## WORK REQUIRED
Copy every line of the data below word for word.
-- RECORDS FOR THE TASK start --
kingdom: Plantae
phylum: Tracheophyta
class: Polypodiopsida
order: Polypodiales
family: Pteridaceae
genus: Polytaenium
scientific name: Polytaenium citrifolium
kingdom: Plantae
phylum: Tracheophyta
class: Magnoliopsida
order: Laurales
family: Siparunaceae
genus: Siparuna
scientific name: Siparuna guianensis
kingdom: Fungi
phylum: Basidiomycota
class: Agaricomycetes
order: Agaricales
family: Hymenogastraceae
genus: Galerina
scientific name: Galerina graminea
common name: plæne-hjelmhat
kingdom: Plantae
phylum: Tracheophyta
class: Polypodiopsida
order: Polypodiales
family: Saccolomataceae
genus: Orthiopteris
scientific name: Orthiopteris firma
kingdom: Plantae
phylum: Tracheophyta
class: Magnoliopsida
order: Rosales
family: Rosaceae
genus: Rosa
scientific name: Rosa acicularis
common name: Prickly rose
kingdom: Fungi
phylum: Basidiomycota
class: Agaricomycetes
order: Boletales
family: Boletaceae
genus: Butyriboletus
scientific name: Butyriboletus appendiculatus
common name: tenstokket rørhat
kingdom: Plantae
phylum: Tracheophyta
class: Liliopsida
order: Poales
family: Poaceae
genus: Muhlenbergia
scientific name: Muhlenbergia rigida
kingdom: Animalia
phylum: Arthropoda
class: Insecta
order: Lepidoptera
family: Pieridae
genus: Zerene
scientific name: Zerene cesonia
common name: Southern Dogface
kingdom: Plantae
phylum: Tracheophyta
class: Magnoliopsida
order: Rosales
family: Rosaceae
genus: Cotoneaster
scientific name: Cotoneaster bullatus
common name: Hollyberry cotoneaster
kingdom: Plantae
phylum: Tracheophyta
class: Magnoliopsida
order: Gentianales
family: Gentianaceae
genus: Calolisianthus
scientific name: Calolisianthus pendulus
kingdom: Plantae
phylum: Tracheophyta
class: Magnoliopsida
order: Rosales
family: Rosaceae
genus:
-- RECORDS FOR THE TASK end --
## RESPONSE BELOW
kingdom: Plantae
phylum: Tracheophyta
class: Polypodiopsida
order: Polypodiales
family: Pteridaceae
genus: Polytaenium
scientific name: Polytaenium citrifolium
kingdom: Plantae
phylum: Tracheophyta
class: Magnoliopsida
order: Laurales
family: Siparunaceae
genus: Siparuna
scientific name: Siparuna guianensis
kingdom: Fungi
phylum: Basidiomycota
class: Agaricomycetes
order: Agaricales
family: Hymenogastraceae
genus: Galerina
scientific name: Galerina graminea
common name: plæne-hjelmhat
kingdom: Plantae
phylum: Tracheophyta
class: Polypodiopsida
order: Polypodiales
family: Saccolomataceae
genus: Orthiopteris
scientific name: Orthiopteris firma
kingdom: Plantae
phylum: Tracheophyta
class: Magnoliopsida
order: Rosales
family: Rosaceae
genus: Rosa
scientific name: Rosa acicularis
common name: Prickly rose
kingdom: Fungi
phylum: Basidiomycota
class: Agaricomycetes
order: Boletales
family: Boletaceae
genus: Butyriboletus
scientific name: Butyriboletus appendiculatus
common name: tenstokket rørhat
kingdom: Plantae
phylum: Tracheophyta
class: Liliopsida
order: Poales
family: Poaceae
genus: Muhlenbergia
scientific name: Muhlenbergia rigida
kingdom: Animalia
phylum: Arthropoda
class: Insecta
order: Lepidoptera
family: Pieridae
genus: Zerene
scientific name: Zerene cesonia
common name: Southern Dogface
kingdom: Plantae
phylum: Tracheophyta
class: Magnoliopsida
order: Rosales
family: Rosaceae
genus: Cotoneaster
scientific name: Cotoneaster bullatus
common name: Hollyberry cotoneaster
kingdom: Plantae
phylum: Tracheophyta
class: Magnoliopsida
order: Gentianales
family: Gentianaceae
genus: Calolisianthus
scientific name: Calolisianthus pendulus
kingdom: Plantae
phylum: Tracheophyta
class: Magnoliopsida
order: Rosales
family: Rosaceae
genus:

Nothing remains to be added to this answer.